Astragalus Membranaceus; Astragali Radix
A popular qi tonic (especially the wei qi), these large roots of Astragalus are sweet and slightly warm in energy. Our roots are cut from long robust plants with a nice yellow colored pith, that possess a nice sweetness when chewed.
Sweet, slightly warm
Astragalus is a shrubby legume with pea-like, pastel flowers that produce small pods, and it is native to Mongolia and northern China. Many of the more than 2500 species of plants in the genus Astragalus produce similar fruits. The Huang Qi herb's name comes from an ancient Greek word meaning "anklebone." The Greeks used animal anklebones as dice, and the Astragalus pods, when dry, rattle with a sound like rolling dice.
Astragalus membranaceus has thick, fibrous roots. When the dark brown skin of the roots is peeled away, the inner portion is a pale, yellowish core. The herb's Chinese name is Huang Qi, which means "yellow leader," and refers to inner color of the root and also its status as one of the most important tonic herbs in Chinese Medicine.
The Shen Nong Ben Cao Jing or The Divine Husbandman's Classic of the Materia Medica, a first century A.D. herbal compendium that documents 365 medicinal plants, provides the first written reference to its use. Many ancient Chinese herbalists revere the Huang Qi herb for its ability to stimulate the body's Qi or vital protective energy which is believed to help fight fatigue and strengthen immunity.
In traditional Chinese medicine (TCM), astragalus root is often mixed with other herbs to prepare herbal remedies. The primary use for hundreds of years has been in fu zheng therapy, an herbal treatment designed to support and enhance body's natural defenses.
Astragalus is considered to be an adaptogen in Western herbal medicine, an herb that helps protect the body against physical, mental and emotional stress by supporting and strengthening the immune system.
Astragalus membranaceus is a perennial herb that grows to about 2 feet. The Huang Qi herb grows in the northwest of China in the region that ranges from the Sichuan mountains to the Xinjiang plains. Its growing region also extends to the east and south to the Shangdong Peninsula. The growing region crosses into Russia as well. Astragalus prefers the habitats of thin, open wood; the forest edges; grasslands; and shrub thickets.

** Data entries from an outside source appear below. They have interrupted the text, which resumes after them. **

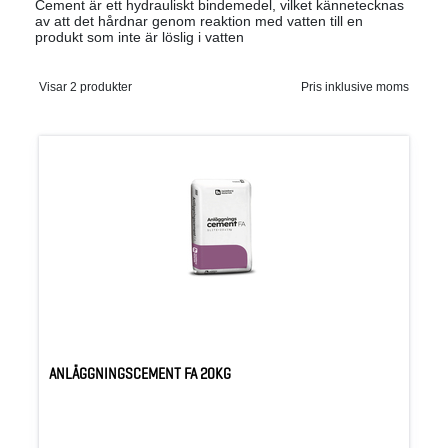
Cement är ett hydrauliskt bindemedel, vilket kännetecknas
av att det hårdnar genom reaktion med vatten till en
produkt som inte är löslig i vatten
Visar 2 produkter
Pris inklusive moms
ANLÄGGNINGSCEMENT FA 20KG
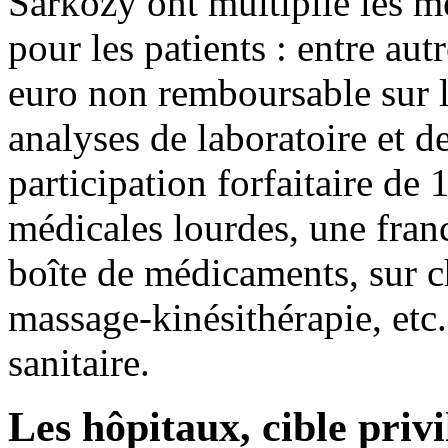
Sarkozy ont multiplié les me
pour les patients : entre aut
euro non remboursable sur l
analyses de laboratoire et 
participation forfaitaire de 
médicales lourdes, une fran
boîte de médicaments, sur c
massage-kinésithérapie, etc.
sanitaire.
Les hôpitaux, cible privi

As a member of the pea family, astragalus seeds have hard, impermeable encasements. This hard seed coat can be lightly sanded with sandpaper or file and then soaked overnight in water to facilitate germination before planting. The Huang Qi herb grows best in full sun, in deep, well-drained and slightly alkaline soil.

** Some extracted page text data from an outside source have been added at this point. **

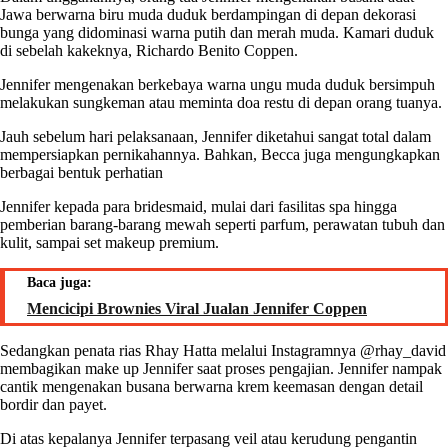
Jawa berwarna biru muda duduk berdampingan di depan dekorasi
bunga yang didominasi warna putih dan merah muda. Kamari duduk
di sebelah kakeknya, Richardo Benito Coppen.
Jennifer mengenakan berkebaya warna ungu muda duduk bersimpuh
melakukan sungkeman atau meminta doa restu di depan orang tuanya.
Jauh sebelum hari pelaksanaan, Jennifer diketahui sangat total dalam
mempersiapkan pernikahannya. Bahkan, Becca juga mengungkapkan
berbagai bentuk perhatian
Jennifer kepada para bridesmaid, mulai dari fasilitas spa hingga
pemberian barang-barang mewah seperti parfum, perawatan tubuh dan
kulit, sampai set makeup premium.
Baca juga:
Mencicipi Brownies Viral Jualan Jennifer Coppen
Sedangkan penata rias Rhay Hatta melalui Instagramnya @rhay_david
membagikan make up Jennifer saat proses pengajian. Jennifer nampak
cantik mengenakan busana berwarna krem keemasan dengan detail
bordir dan payet.
Di atas kepalanya Jennifer terpasang veil atau kerudung pengantin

Astragalus roots, that resemble tongue depressors, can be harvested by hand or via machine, in the fall season of the 4th or 5th year. After the roots are harvested, they are dried in shade and, then, sliced laterally along their length. Almost all Astragalus root production for medicinal purposes comes from Chinese herb farms.

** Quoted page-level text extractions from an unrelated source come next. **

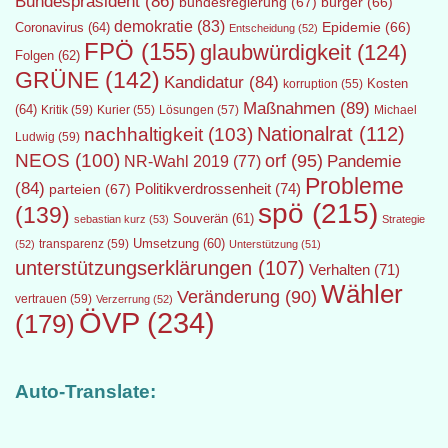
Bundespräsident
(86)
bundesregierung
(67)
bürger
(66)
demokratie
(83)
Epidemie
(66)
Coronavirus
(64)
Entscheidung
(52)
FPÖ
(155)
glaubwürdigkeit
(124)
Folgen
(62)
GRÜNE
(142)
Kandidatur
(84)
Kosten
korruption
(55)
Maßnahmen
(89)
(64)
Kritik
(59)
Lösungen
(57)
Michael
Kurier
(55)
Nationalrat
(112)
nachhaltigkeit
(103)
Ludwig
(59)
NEOS
(100)
orf
(95)
Pandemie
NR-Wahl 2019
(77)
Probleme
(84)
Politikverdrossenheit
(74)
parteien
(67)
spö
(215)
(139)
Souverän
(61)
sebastian kurz
(53)
Strategie
transparenz
(59)
Umsetzung
(60)
(52)
Unterstützung
(51)
unterstützungserklärungen
(107)
Verhalten
(71)
Wähler
Veränderung
(90)
vertrauen
(59)
Verzerrung
(52)
ÖVP
(234)
(179)
Auto-Translate:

In traditional Chinese medicine (TCM), Astragalus is often combined with other herbs or plants in a tea, tincture or capsule. It is also used in Chinese culture as a food and pieces of the dry root is added to soups, teas and other recipes.
RECIPE: Astragalus Butter
In a double boiler, gently warm 1 cup tahini and 7 tablespoons of pumpkin seed butter (available at health food stores). Stir in 3 tablespoons powdered Astragalus root. Add 3 tablespoons sesame oil and stir to smooth consistency. (If too stiff, add up to 1 tablespoon of sesame oil.) This peanut butter substitute will keep 2 weeks in the fridge.